TEKST ŹRÓDŁOWY:
_____

Newsy

Polskiemu rynkowi pracy doskwiera zbyt niski stopień robotyzacji i wskaźnik zatrudnienia. Jedno i drugie będzie się jednak musiało zmienić

2019-10-14  |  06:20
Mówi:prof. Elżbieta Mączyńska
Funkcja:prezes Polskiego Towarzystwa Ekonomicznego
  • MP4
  • Choć gospodarka i wynagrodzenia rosną w szybkim tempie, inflacja ciągle pozostaje w okolicach celu inflacyjnego. To efekt mnogości dóbr w sklepach i problemów z ich sprzedaniem. Natomiast płace będą wzrastać ze względu na zbyt małą liczbę rąk do pracy. Według prof. Elżbiety Mączyńskiej, szefowej Polskiego Towarzystwa Ekonomicznego, konieczna jest aktywizacja osób biernych zawodowo i większe wykorzystanie sztucznej inteligencji w firmach.

    – Niektórzy ekonomiści prognozowali, że inflacja będzie oscylowała wokół 3 proc., w budżecie jest zapisane 2,5 proc. – mówi agencji informacyjnej Newseria Biznes prof. Elżbieta Mączyńska, prezes Polskiego Towarzystwa Ekonomicznego. – Jeżeli będzie wyższa, to w gruncie rzeczy będzie to korzystne dla budżetu, chociażby dlatego, że podatek VAT jest wyższy, jeżeli cena jest wyższa. Ale inflacja ma trochę wybite zęby w obecnych warunkach ze względu na to, że w krajach wysoko rozwiniętych mamy do czynienia z gospodarką nadmiaru, tzn. półki się uginają, a najpoważniejszym problemem jest znalezienie nabywców. Producenci mają do czynienia ze wzrostem kosztów, bo rosną płace, ale nie mogą ich tak łatwo przerzucić na ceny, bo jest konkurencja, a przy wysokich cenach mogą nie znaleźć nabywców. Czyli inflacja nie jest czymś takim groźnym, jak to bywało w przeszłości.

_____

WYBRANE WIERSZE:
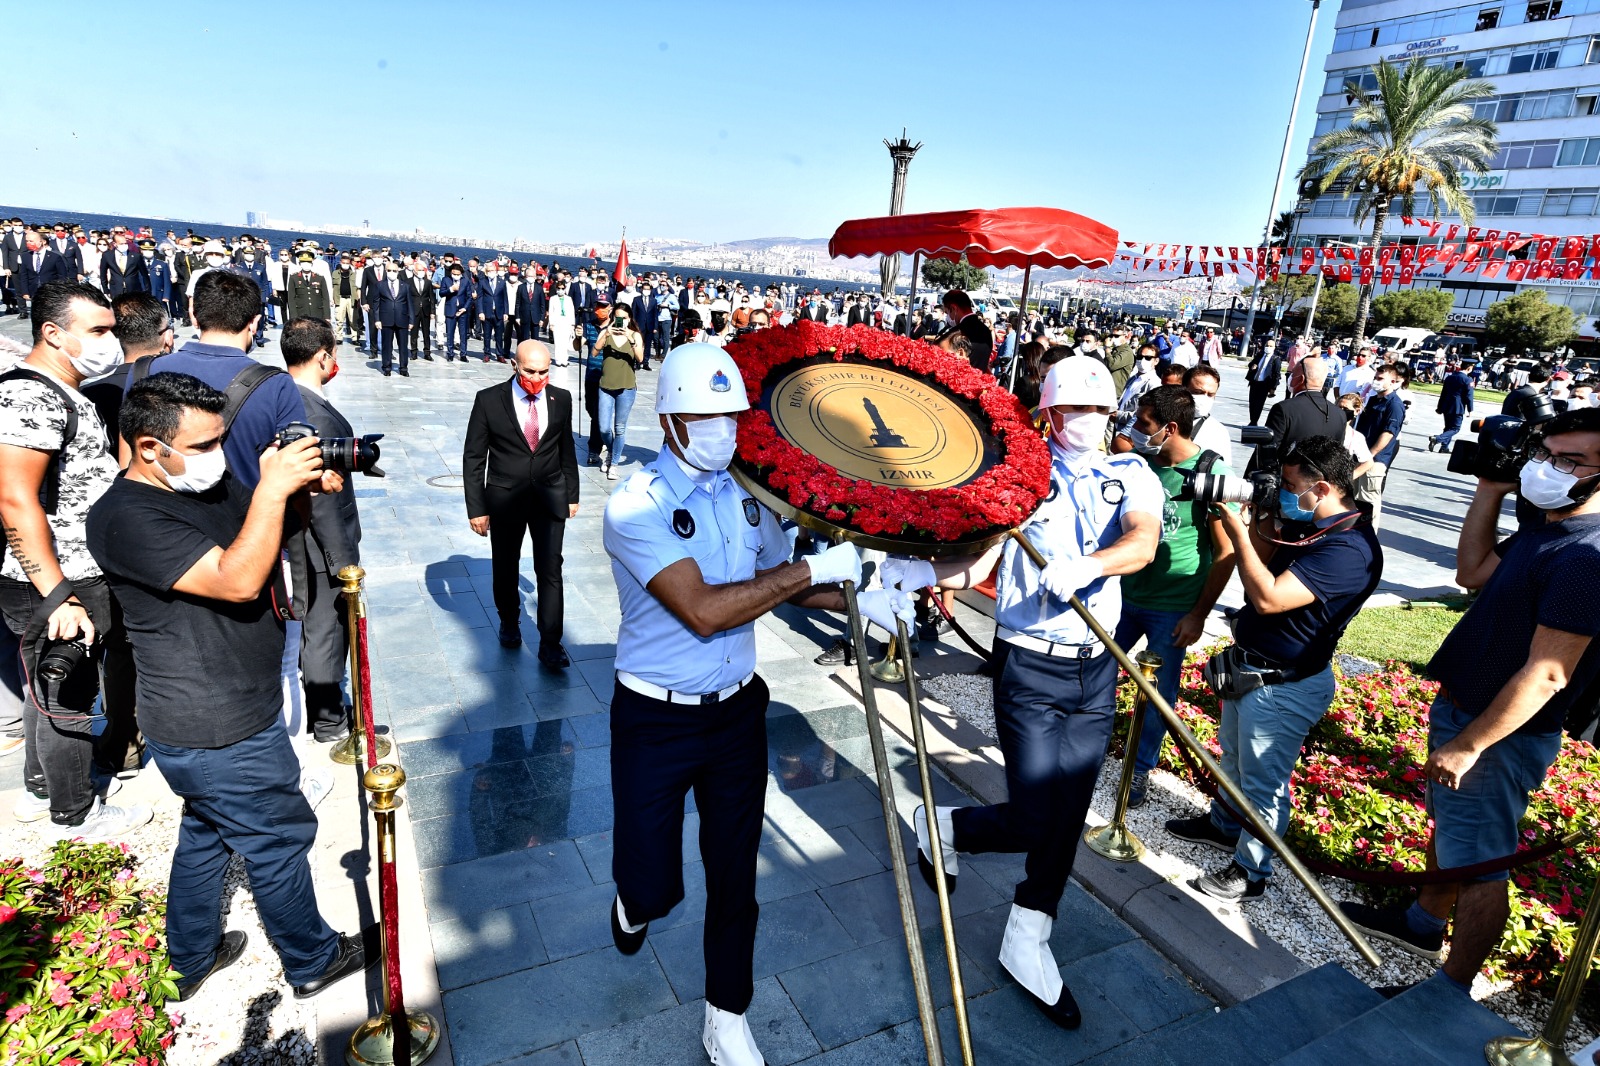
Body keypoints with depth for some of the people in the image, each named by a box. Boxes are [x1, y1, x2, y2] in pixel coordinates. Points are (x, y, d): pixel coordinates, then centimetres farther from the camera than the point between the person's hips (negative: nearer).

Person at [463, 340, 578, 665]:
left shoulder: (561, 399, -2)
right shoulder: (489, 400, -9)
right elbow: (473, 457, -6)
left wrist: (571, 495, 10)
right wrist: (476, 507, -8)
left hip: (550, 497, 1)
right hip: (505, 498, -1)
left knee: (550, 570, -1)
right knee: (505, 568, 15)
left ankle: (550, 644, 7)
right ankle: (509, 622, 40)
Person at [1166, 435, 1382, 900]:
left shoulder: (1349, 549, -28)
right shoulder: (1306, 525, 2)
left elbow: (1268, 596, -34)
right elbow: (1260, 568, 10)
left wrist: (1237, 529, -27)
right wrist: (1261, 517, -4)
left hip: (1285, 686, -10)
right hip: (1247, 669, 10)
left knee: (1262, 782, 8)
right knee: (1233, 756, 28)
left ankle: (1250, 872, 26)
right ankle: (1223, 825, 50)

_____

ZADANIE DO WYKONANIA 1: Streść artykuł o inflacji i rynku pracy w dwóch zdaniach.
ZADANIE DO WYKONANIA 2: Przepisz dokładnie ten fragment artykułu, który zaczyna się od słów „2019-10-14  |  06:20”, a kończy słowami „sztucznej inteligencji w firmach.”.

OCZEKIWANA ODPOWIEDŹ 1: Według prof. Elżbiety Mączyńskiej, prezes Polskiego Towarzystwa Ekonomicznego, inflacja pozostaje w okolicach celu mimo szybkiego wzrostu gospodarki i płac, ponieważ w gospodarce nadmiaru producenci nie mogą łatwo przerzucić rosnących kosztów na ceny. Płace będą rosnąć z powodu zbyt małej liczby rąk do pracy, dlatego konieczne są aktywizacja osób biernych zawodowo i większe wykorzystanie sztucznej inteligencji w firmach.

OCZEKIWANA ODPOWIEDŹ 2:
2019-10-14  |  06:20
Mówi:prof. Elżbieta Mączyńska
Funkcja:prezes Polskiego Towarzystwa Ekonomicznego
  • MP4
  • Choć gospodarka i wynagrodzenia rosną w szybkim tempie, inflacja ciągle pozostaje w okolicach celu inflacyjnego. To efekt mnogości dóbr w sklepach i problemów z ich sprzedaniem. Natomiast płace będą wzrastać ze względu na zbyt małą liczbę rąk do pracy. Według prof. Elżbiety Mączyńskiej, szefowej Polskiego Towarzystwa Ekonomicznego, konieczna jest aktywizacja osób biernych zawodowo i większe wykorzystanie sztucznej inteligencji w firmach.